SUPPLIED PASSAGE Start Marker

Elizabeth Tyree (November 9, 1864 - August 8, 1952) was an American actress in Broadway theatrical productions beginning in the mid-1890s. Her married name was Elizabeth Tyree Metcalfe. Professionally she was billed as Bess Tyree.

==Early life==

Tyree was born on November 9, 1864, in Augusta County, Virginia and came to New York City to study at the American Academy of Dramatic Arts.

==Career==
She appeared in over 20 productions as a member of Daniel Frohman's Lyceum Stock Company, as "Bessie Tyree" until the end of 1895 and as "Elizabeth Tyree" thereafter. Her debut came as understudy to the ailing Effie Shannon in The Charity Ball by David Belasco and Henry Churchill de Mille in February 1890. The Lyceum Company staged The Home Secretary in November 1895. A play in four acts written by R.C. Carton, the themes were love, politics, and society. The time frame of the action is a single evening. Tyree acted the part of Jane Craigengelt in The Courtship of Leonie in November 1896. Written by Henry V. Esmond, the production began the Lyceum's tenth season under Frohman's management.

She depicted Cicely in The Mayflower, a play written by Louis N. Parker, presented at the Lyceum in March 1897. It was based loosely on the Pilgrim emigration to the United States, with settings in Holland, Plymouth, England, and the shore of Massachusetts Bay. Tyree participated in an Actors' Fund benefit at the Broadway Theatre, 1445 Broadway (West 41st Street), the same month. Minnie Maddern Fiske was part of a special selection at the same event. In 1898 Tyree played Avonia Bunn in the first American production of Arthur Wing Pinero's stagedoor comedy Trelawny of the 'Wells'.

SUPPLIED PASSAGE End Marker
DATA FOR ANALYSIS Start Marker

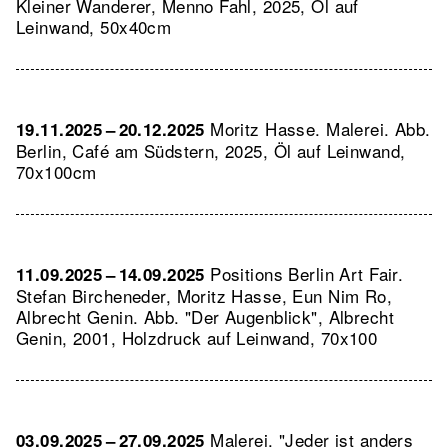
Kleiner Wanderer, Menno Fahl, 2025, Öl auf
Leinwand, 50x40cm
Moritz Hasse. Malerei.
Abb.
19.11.2025 – 20.12.2025
Berlin, Café am Südstern, 2025, Öl auf Leinwand,
70x100cm
Positions Berlin Art Fair.
11.09.2025 – 14.09.2025
Stefan Bircheneder, Moritz Hasse, Eun Nim Ro,
Albrecht Genin.
Abb. "Der Augenblick", Albrecht
Genin, 2001, Holzdruck auf Leinwand, 70x100
Malerei. "Jeder ist anders
03.09.2025 – 27.09.2025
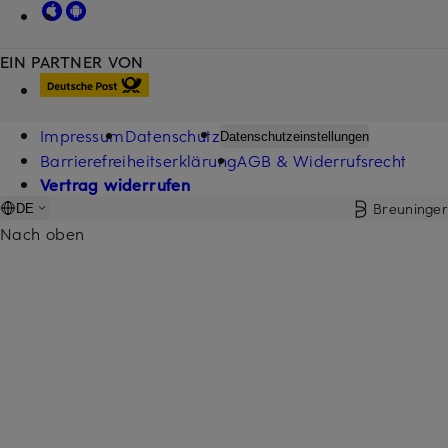
EIN PARTNER VON
Impressum
Datenschutz
Datenschutzeinstellungen
Barrierefreiheitserklärung
AGB & Widerrufsrecht
Vertrag widerrufen
Breuninger
DE
Nach oben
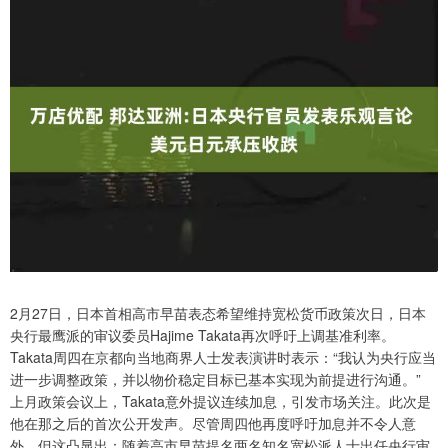
2月27日，日本首相高市早苗表态希望维持宽松货币政策次日，日本
央行最鹰派的审议委员Hajime Takata再次呼吁上调基准利率。
Takata周四在京都向当地商界人士发表演讲时表示：“我认为央行应当
进一步调整政策，并以物价稳定目标已基本实现为前提进行沟通。”
上月政策会议上，Takata意外提议连续加息，引发市场关注。此次是
他在那之后的首次公开发声。尽管周四他再度呼吁加息并不令人意
外，但这凸显出：随着高市早苗提名两名知名宽松派人士出任央行审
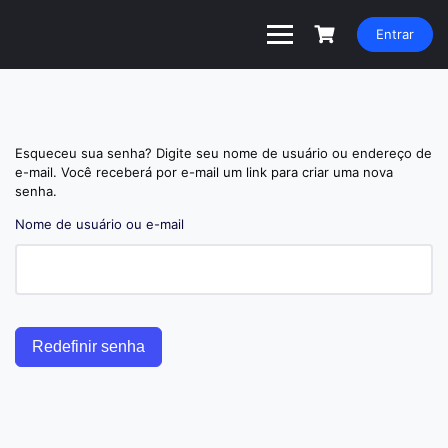
Entrar
Esqueceu sua senha? Digite seu nome de usuário ou endereço de
e-mail. Você receberá por e-mail um link para criar uma nova
senha.
Nome de usuário ou e-mail
Redefinir senha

DATA FOR ANALYSIS End Marker

WHAT YOU WILL DO -
Copy the Elizabeth Tyree biography starting with "Tyree was born" and going on through "under Frohman's management.", and change "Lyceum" to "Empire" everywhere in that stretch.

ANSWER -
Tyree was born on November 9, 1864, in Augusta County, Virginia and came to New York City to study at the American Academy of Dramatic Arts.

==Career==
She appeared in over 20 productions as a member of Daniel Frohman's Empire Stock Company, as "Bessie Tyree" until the end of 1895 and as "Elizabeth Tyree" thereafter. Her debut came as understudy to the ailing Effie Shannon in The Charity Ball by David Belasco and Henry Churchill de Mille in February 1890. The Empire Company staged The Home Secretary in November 1895. A play in four acts written by R.C. Carton, the themes were love, politics, and society. The time frame of the action is a single evening. Tyree acted the part of Jane Craigengelt in The Courtship of Leonie in November 1896. Written by Henry V. Esmond, the production began the Empire's tenth season under Frohman's management.